Variante de mazurka au schéma bien fixé: passage de la cavalière de la droite à la gauche de son partenaire, puis à l'inverse, après avoir exécuté un pas de mazurka dans la première partie de la danse, 3 pas dans la deuxième. La troisième partie valsée que comportait la forme ancienne a disparu dans bien des endroits. C'est le cas en Wallonie. La Varsovienne qui figure ici était dans le matériel d'un orchestre de bal de la fin du siècle dernier. C'est Monsieur Raymond Rosier du Bourgeois-Rixensart qui l'a communiquée à Bernard Vanderheijden.

6.Scottish et Pèt' Marianne : Henri Schmitz.

7.Schottish. Elisabeth Melchior.

Née vers 1850 dans le cours de danse du maître parisien CELARIUS, la polka se répand très vite et avec de nombreuses variantes. Sautée ici, glissée ailleurs, son tempo n'est pas fixé dès l'abord. La variante dite scottish prend bientôt une place distincte, mais en Fagnes la différence entre les deux n'est pas bien établie sur le plan musical, alors qu'elle l'est chorégraphiquement. La scottish d'Henri Schmitz, qu'il nomme "Pète, Marianne", avec une note en pizzicato main gauche pendant qu'un mouvement de la main droite donne l'impression qu'elle est jouée du bout de l'archet dans le vide, est plutôt un numéro visuel de ménétrier-animateur qu'un air à danser. Celle d'Élisabeth Melchior, quoique désignée par l'interprète comme étant une scottish, s'apparente mélodiquement aux maclotes. Le thème de la première partie n'est autre que l'air de danse britannique "Davie Knick Knack", plus connu dans le Centre avec les paroles "Marceline, cirez vos bottines". Cette mélodie est l'air le plus connu des musiques de gilles. La deuxième partie est commune à plusieurs maclotes de la région d'Aywaille.

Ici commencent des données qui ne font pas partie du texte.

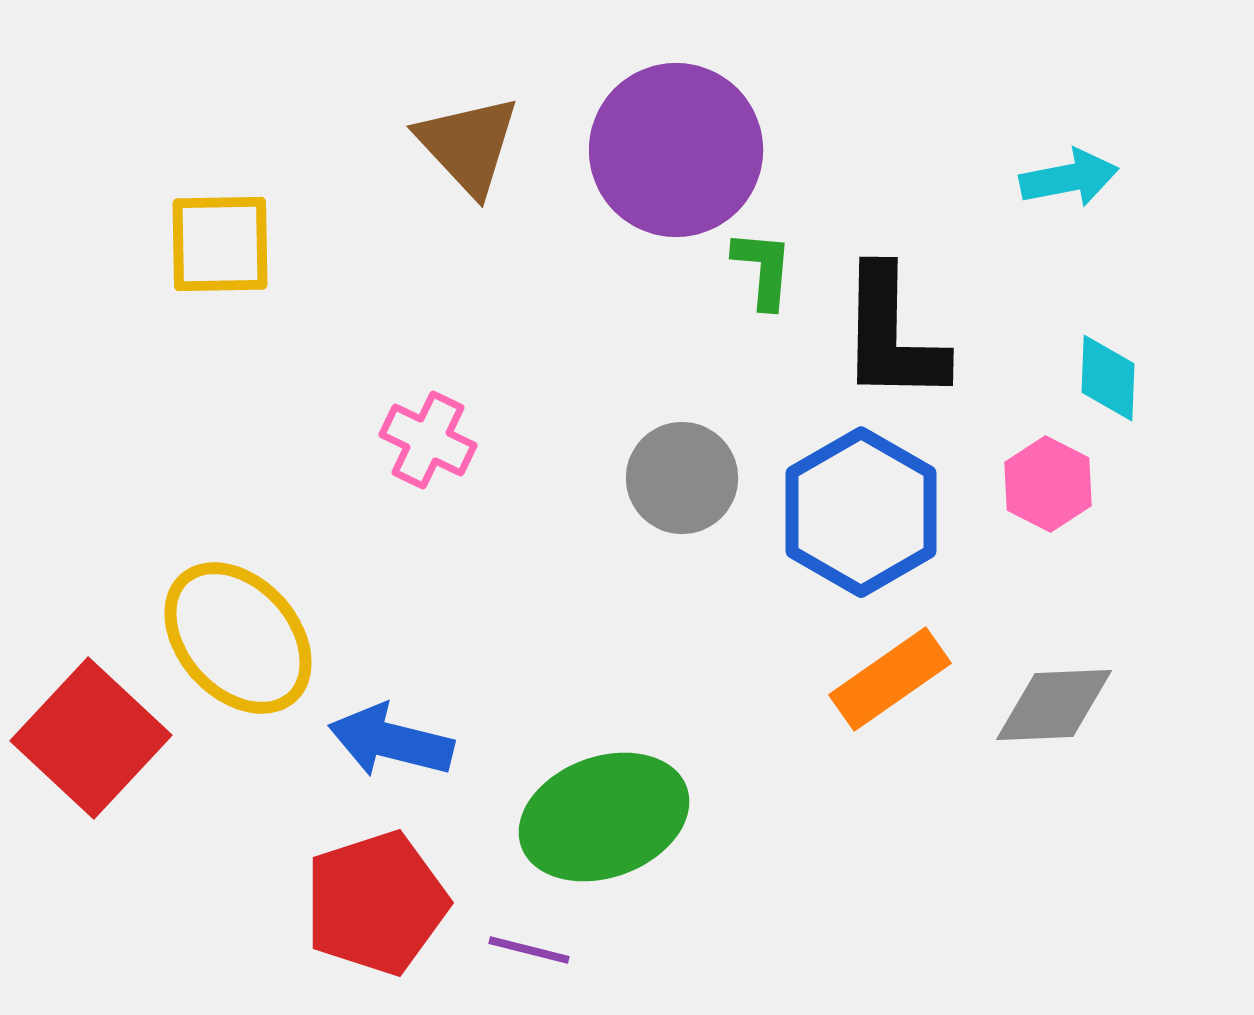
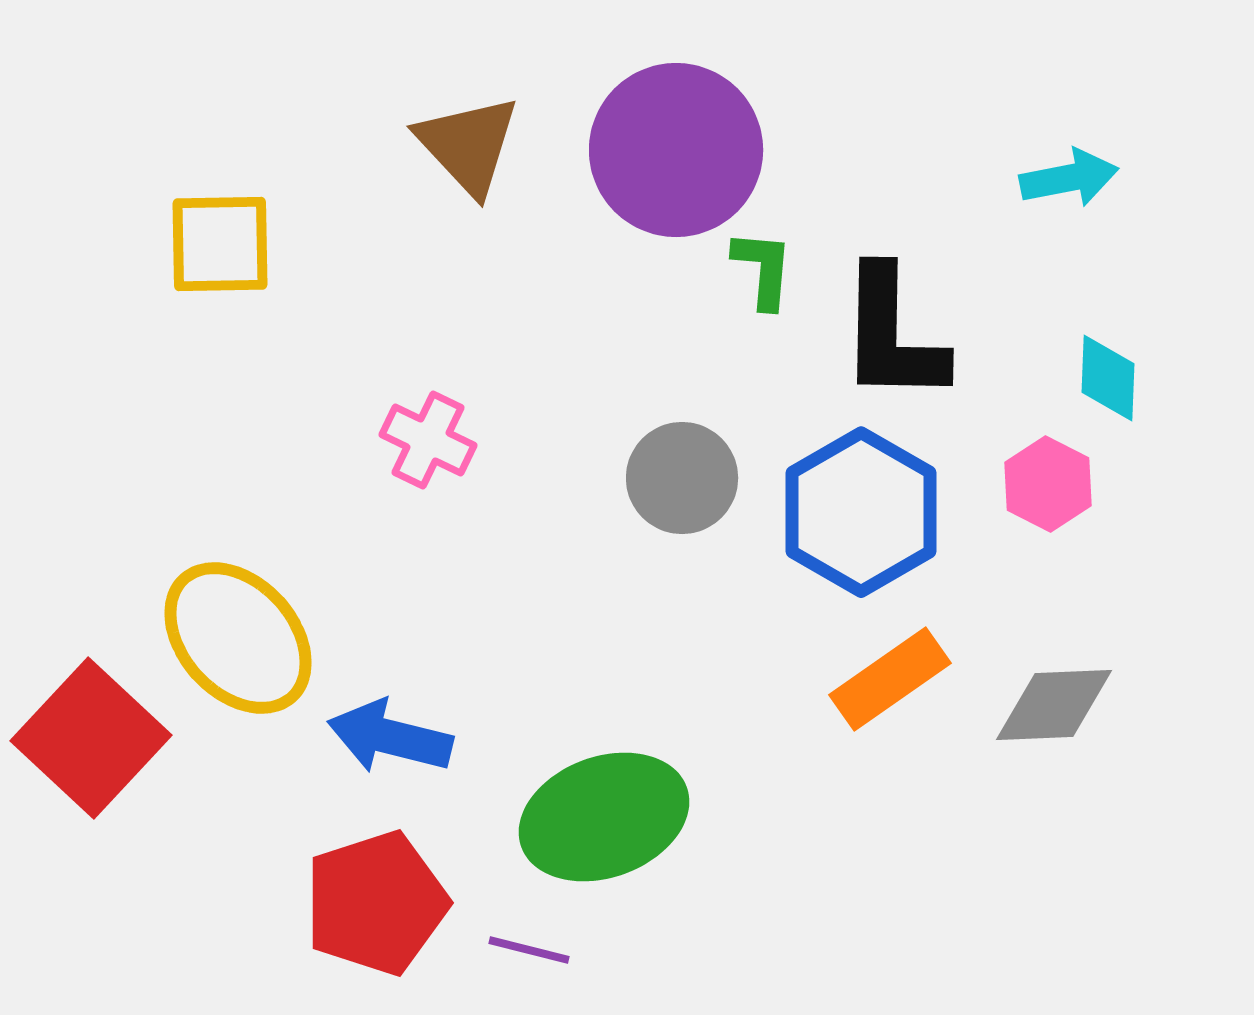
blue arrow: moved 1 px left, 4 px up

8. Les "Tchiques" et les "Caracoles".

"Les Moissonneurs" de Winenne.

Ces mélodies fournies par les mêmes témoins que pour les Olivettes, sont difficilement datables. Les danses sont probablement des formes décadentes de chorégraphies anciennes; toutes les deux furent exécutées jusqu'à la guerre 40-45, le dernier jour de la ducasse.

Les interprètes actuels décrivent les Tchiques comme une grande farandole au cours de laquelle on s'accroupit à certains accents musicaux; les Caracoles par contre était une danse en cercles fermés tournant en sens inversés. Elle était connue dans toute l'Europe. Une survivance de cette figure, appelée localement "Caracole" est encore vivace à Gougnies, près de Gerpinnes: ce sont les marcheurs qui l'exécutent, le mardi de la Sainte Rolende, sur la place communale.